● Exercise requirements: Where does the word "TRIANGLE" appear in the entries below? Copy each line that holds it.

● Entries provided:
--------

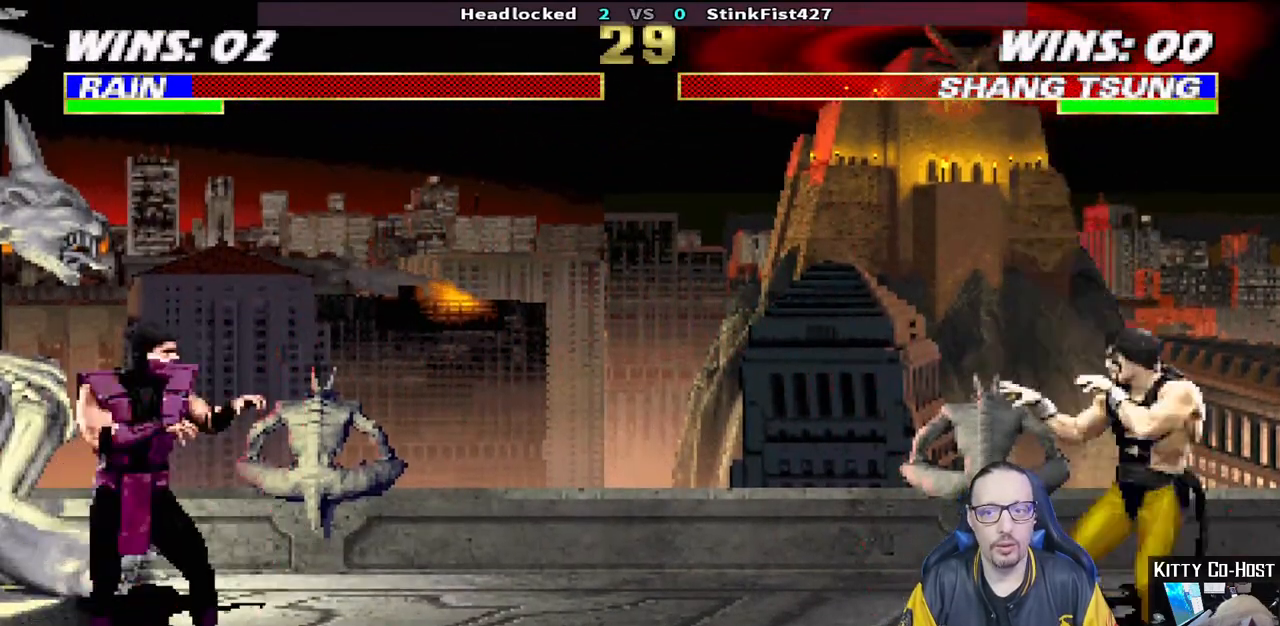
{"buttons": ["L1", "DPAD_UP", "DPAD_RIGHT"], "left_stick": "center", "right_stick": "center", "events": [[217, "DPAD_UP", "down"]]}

--------

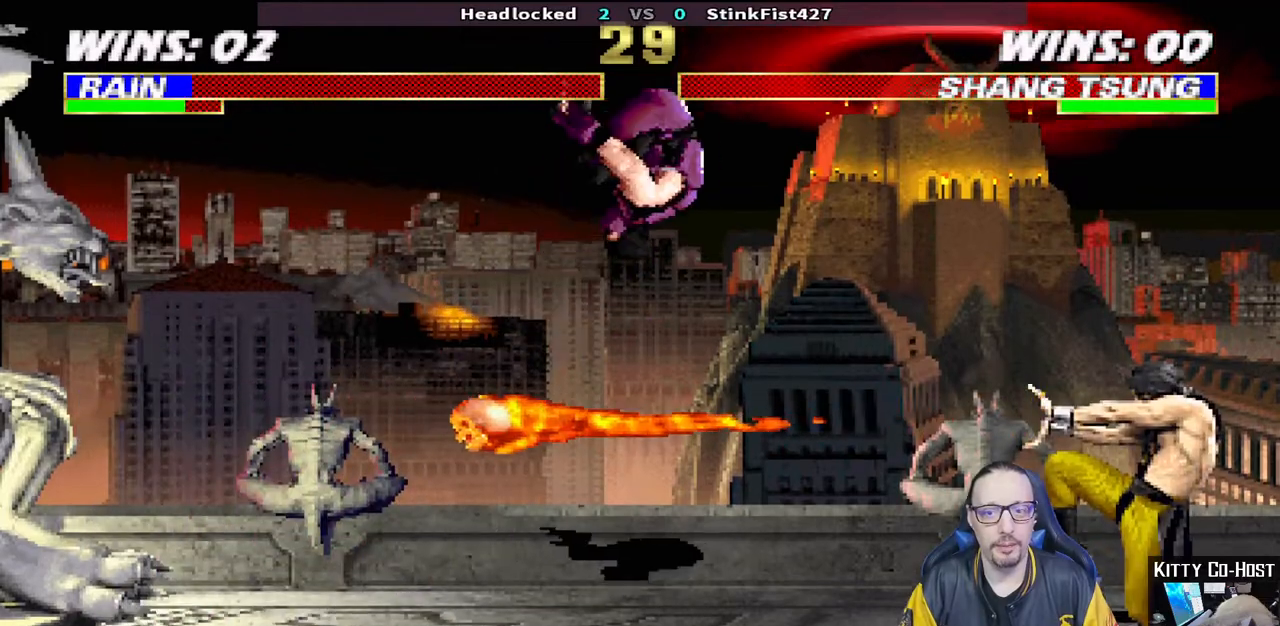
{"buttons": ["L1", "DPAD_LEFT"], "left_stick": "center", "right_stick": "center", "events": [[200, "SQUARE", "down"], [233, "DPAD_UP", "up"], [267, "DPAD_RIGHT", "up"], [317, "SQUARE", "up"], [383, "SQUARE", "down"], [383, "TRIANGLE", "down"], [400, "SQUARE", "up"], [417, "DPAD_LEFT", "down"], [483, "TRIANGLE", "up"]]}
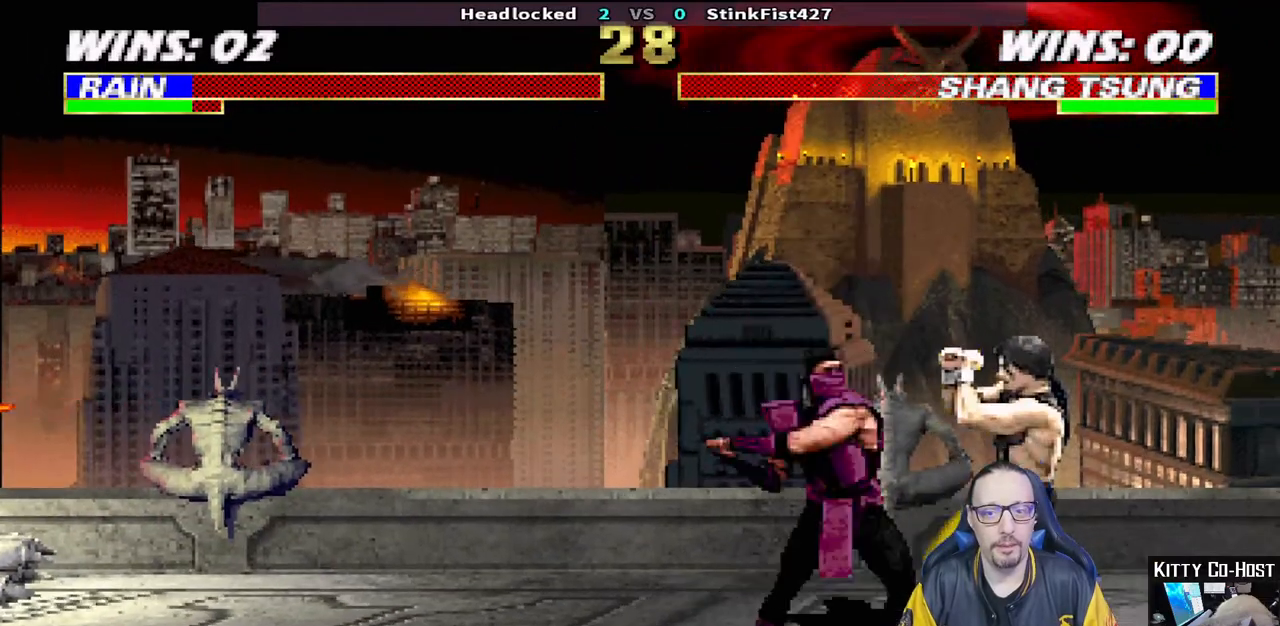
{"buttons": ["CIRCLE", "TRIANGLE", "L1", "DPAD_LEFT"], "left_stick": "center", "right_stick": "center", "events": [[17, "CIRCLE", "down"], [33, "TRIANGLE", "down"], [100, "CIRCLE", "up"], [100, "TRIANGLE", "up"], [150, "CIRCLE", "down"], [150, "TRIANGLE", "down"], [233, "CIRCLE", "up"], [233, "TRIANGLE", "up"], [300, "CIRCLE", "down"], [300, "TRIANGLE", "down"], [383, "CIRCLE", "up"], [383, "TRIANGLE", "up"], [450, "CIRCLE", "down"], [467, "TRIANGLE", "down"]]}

--------

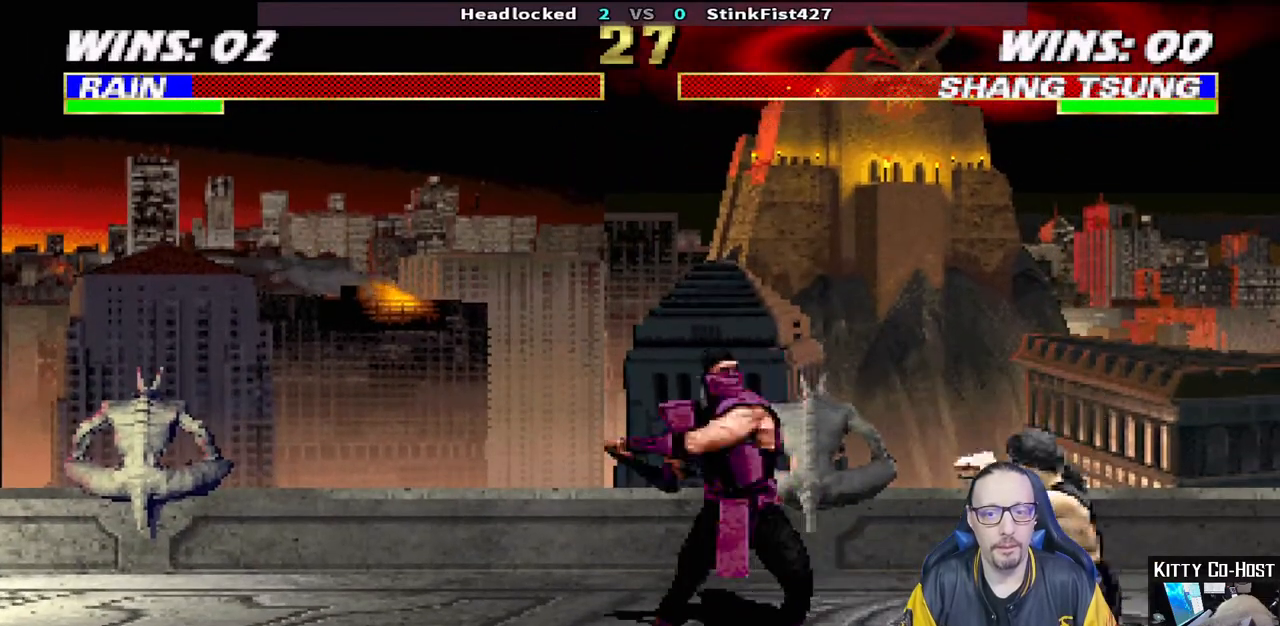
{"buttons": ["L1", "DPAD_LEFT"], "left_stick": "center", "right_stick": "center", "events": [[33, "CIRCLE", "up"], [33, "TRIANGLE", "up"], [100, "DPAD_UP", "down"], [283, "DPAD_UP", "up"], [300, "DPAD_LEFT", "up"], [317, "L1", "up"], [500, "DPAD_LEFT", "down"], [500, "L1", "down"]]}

--------

● Response for this exercise:
{"buttons": ["L1", "DPAD_LEFT"], "left_stick": "center", "right_stick": "center", "events": [[200, "SQUARE", "down"], [233, "DPAD_UP", "up"], [267, "DPAD_RIGHT", "up"], [317, "SQUARE", "up"], [383, "SQUARE", "down"], [383, "TRIANGLE", "down"], [400, "SQUARE", "up"], [417, "DPAD_LEFT", "down"], [483, "TRIANGLE", "up"]]}
{"buttons": ["CIRCLE", "TRIANGLE", "L1", "DPAD_LEFT"], "left_stick": "center", "right_stick": "center", "events": [[17, "CIRCLE", "down"], [33, "TRIANGLE", "down"], [100, "CIRCLE", "up"], [100, "TRIANGLE", "up"], [150, "CIRCLE", "down"], [150, "TRIANGLE", "down"], [233, "CIRCLE", "up"], [233, "TRIANGLE", "up"], [300, "CIRCLE", "down"], [300, "TRIANGLE", "down"], [383, "CIRCLE", "up"], [383, "TRIANGLE", "up"], [450, "CIRCLE", "down"], [467, "TRIANGLE", "down"]]}
{"buttons": ["L1", "DPAD_LEFT"], "left_stick": "center", "right_stick": "center", "events": [[33, "CIRCLE", "up"], [33, "TRIANGLE", "up"], [100, "DPAD_UP", "down"], [283, "DPAD_UP", "up"], [300, "DPAD_LEFT", "up"], [317, "L1", "up"], [500, "DPAD_LEFT", "down"], [500, "L1", "down"]]}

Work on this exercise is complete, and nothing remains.